Turkish and Hungarian are only partially supported.

As the supported languages ​​are now widely used in Western Europe , America and Australia , it is the dominant 8-bit character encoding everywhere. It is also widespread in parts of Africa where the Arabic script is not used, although some special characters are often missing, but they are not available in any other 8-bit encoding, see e.g.

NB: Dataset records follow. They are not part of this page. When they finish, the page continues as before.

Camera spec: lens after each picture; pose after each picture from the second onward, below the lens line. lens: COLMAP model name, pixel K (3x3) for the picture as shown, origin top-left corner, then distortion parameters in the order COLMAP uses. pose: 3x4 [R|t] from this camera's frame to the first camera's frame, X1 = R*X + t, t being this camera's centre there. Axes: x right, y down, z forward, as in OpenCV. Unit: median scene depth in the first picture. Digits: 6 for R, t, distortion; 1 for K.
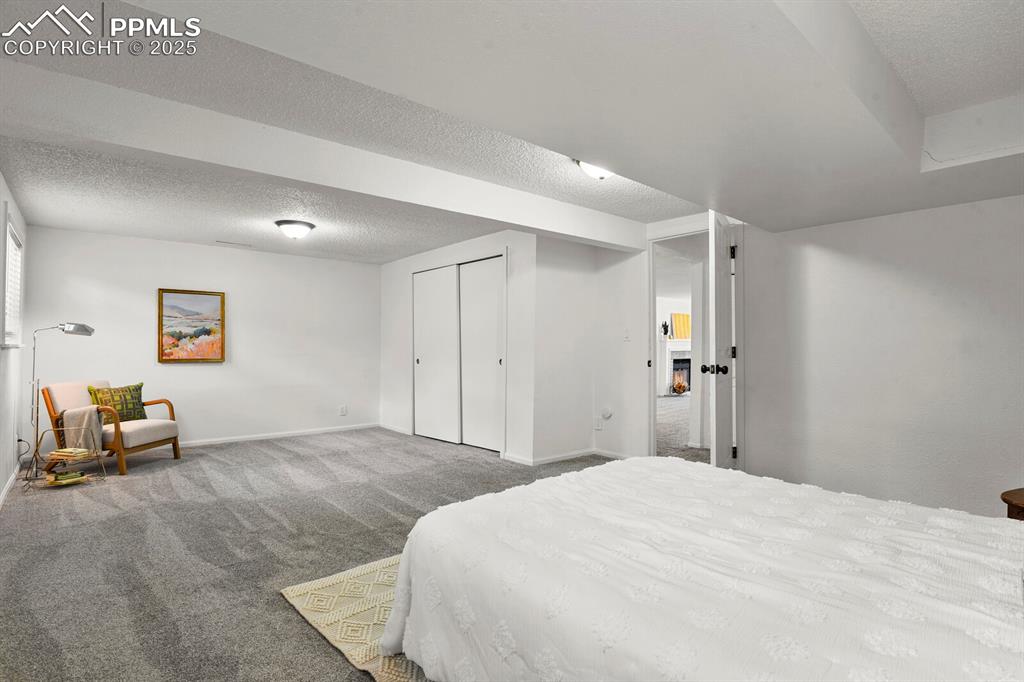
lens RADIAL K [[516.7, 0, 515.2], [0, 516.7, 338.3], [0, 0, 1]] dist [-0.021402, -0.001075]
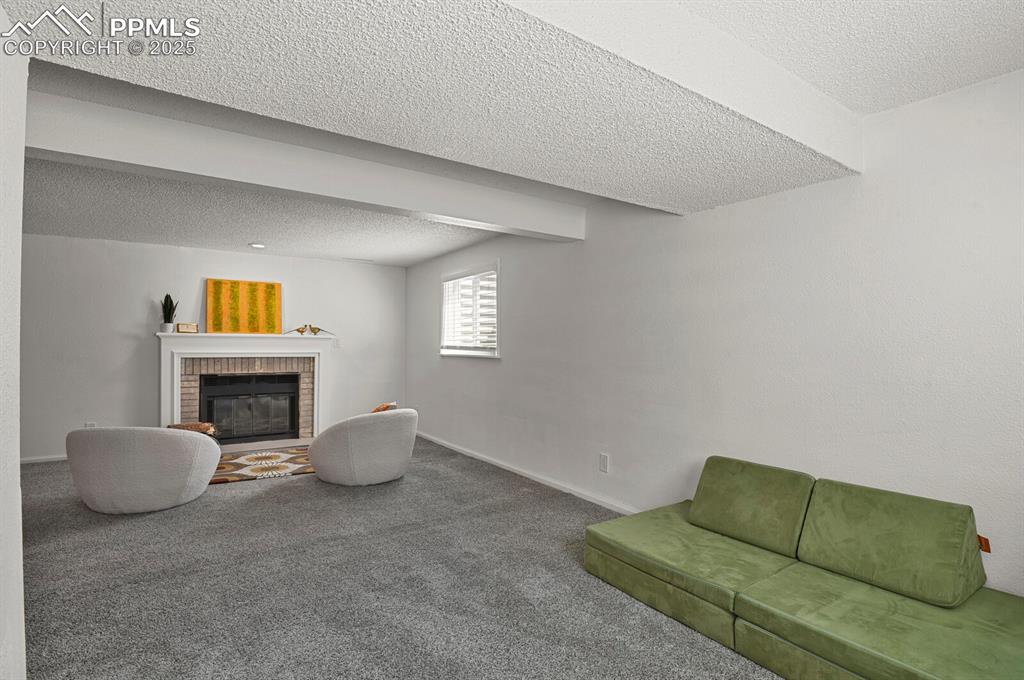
lens RADIAL K [[516.7, 0, 513.7], [0, 516.7, 341.9], [0, 0, 1]] dist [-0.021402, -0.001075]
pose [[0.984517, 0.007660, -0.175120, 0.689784], [-0.007385, 0.999970, 0.002220, 0.007078], [0.175132, -0.000892, 0.984545, 0.587130]]
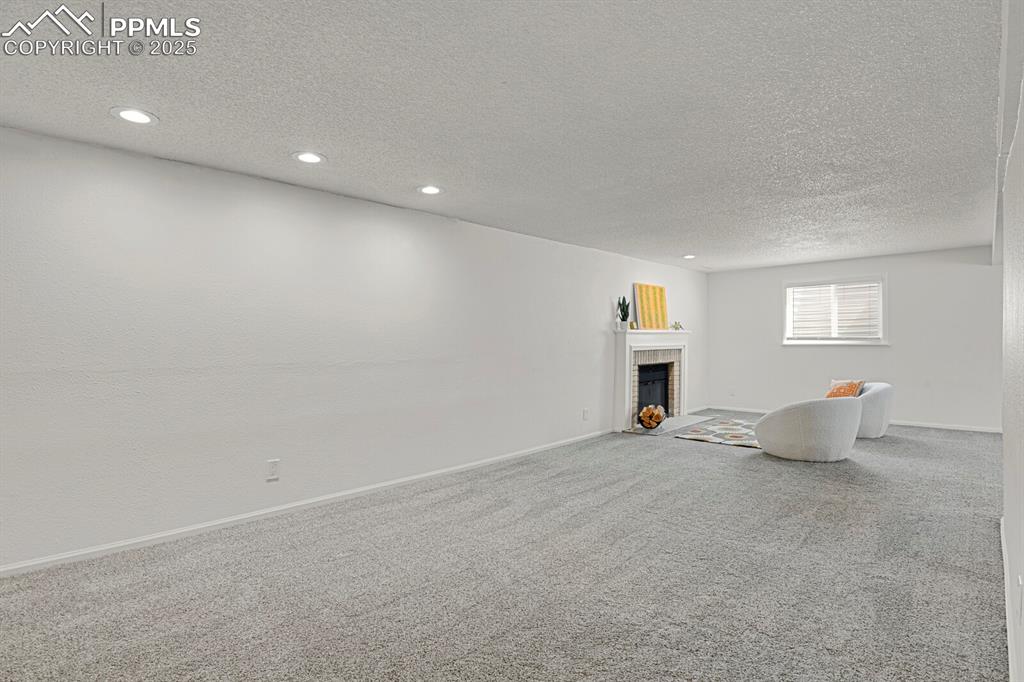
lens RADIAL K [[516.7, 0, 507.3], [0, 516.7, 338.4], [0, 0, 1]] dist [-0.021402, -0.001075]
pose [[0.998114, -0.007720, 0.060897, 0.130544], [0.007489, 0.999964, 0.004027, 0.008637], [-0.060926, -0.003563, 0.998136, 0.448583]]
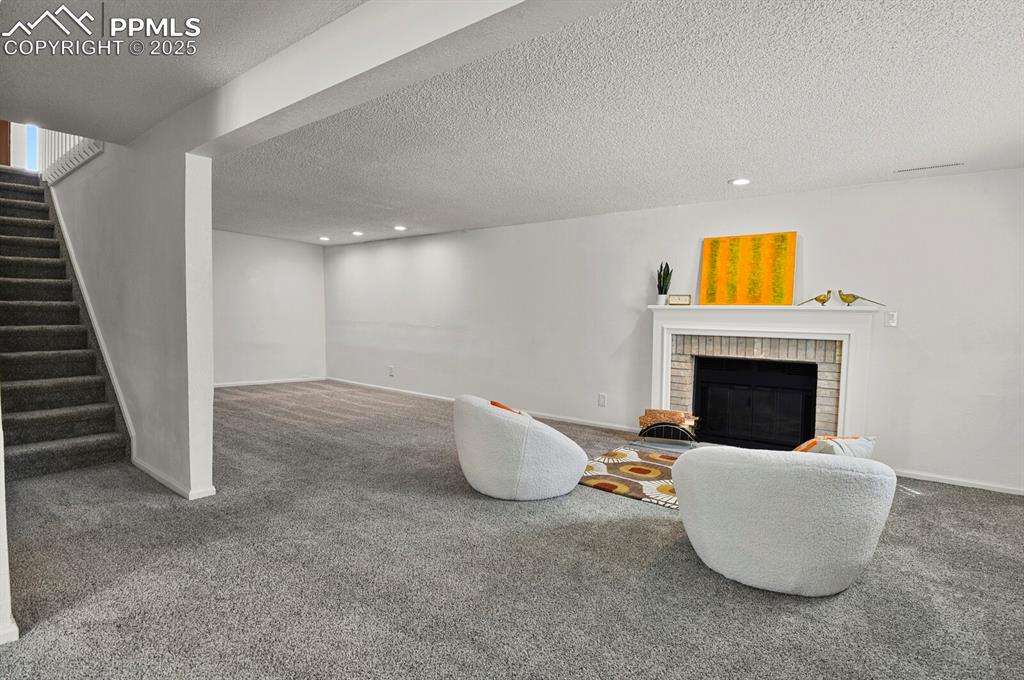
lens RADIAL K [[516.7, 0, 515.4], [0, 516.7, 347.1], [0, 0, 1]] dist [-0.021402, -0.001075]
pose [[0.133255, 0.060401, -0.989240, 0.698444], [-0.011878, 0.998167, 0.059346, 0.012431], [0.991011, 0.003842, 0.133728, 0.821506]]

B. Pannigerian alphabet .

Use of diacritical marks
code … 0 …1 … 2 … 3 … 4 … 5 … 6 … 7 …8th … 9 … A … B ... C … D … E ... F
C ... / E ... À / à Á / á Â / â Ã / ã Ä / Ä Å / å Æ / æ Ç / ç È / è É / é Ê / ê Ë / ë Ì / ì Í / í Î / î Ï / ï
fra, ita, cat, por, sco fao, gle, isl, por, spa fra, por, wln por deu, eng, est, fin, swe dan, fin, nor, swe, wln dan, eng, fao, fra, isl, nor alb, fra, cat, por, wln afr, fra, ita, cat, sco, wln afr, fra, gle, isl, ita, cat, por, spa, wln afr, fra, por, wln afr, alb, tight, fra sco fao, fra, gle, isl, cat, por, spa afr, wln afr, eng, fra, cat
D ... / F ... Ð / ð Ñ ​​/ ñ Ò / ò Ó / ó Ô / ô Õ / õ Ö / ö Ø / ø Ù / ù Ú / ú Û / û O / o Ý / ý Þ / þ ß / ÿ
fao, isl baq, spa ita, cat, sco fao, gle, isl, cat, por, spa afr, fra, por, wln est, por deu, eng, est, fin, isl, swe dan, fao, nor fra, ita, sco fao, gle, isl, cat, por, spa afr, fra, wln deu, eng, est, fra, cat, por, spa fao, isl isl deu, est, fra, nld

See also

Web links

Individual evidence

  1. HTML 5.1 Nightly Editor's Draft February 19, 2013, 8.2.2.2 Character encodings , accessed February 19, 2013.
  2. Character encoding w3techs.com.
  3. Faq w3techs.com.
  4. ECMA (Ed.): Standard ECMA-94: 8-Bit Single-Byte Coded Graphic Character Sets . 2nd Edition. June 1984 ( ecma-international.org [PDF; 2.7 MB ; accessed on January 4, 2008]).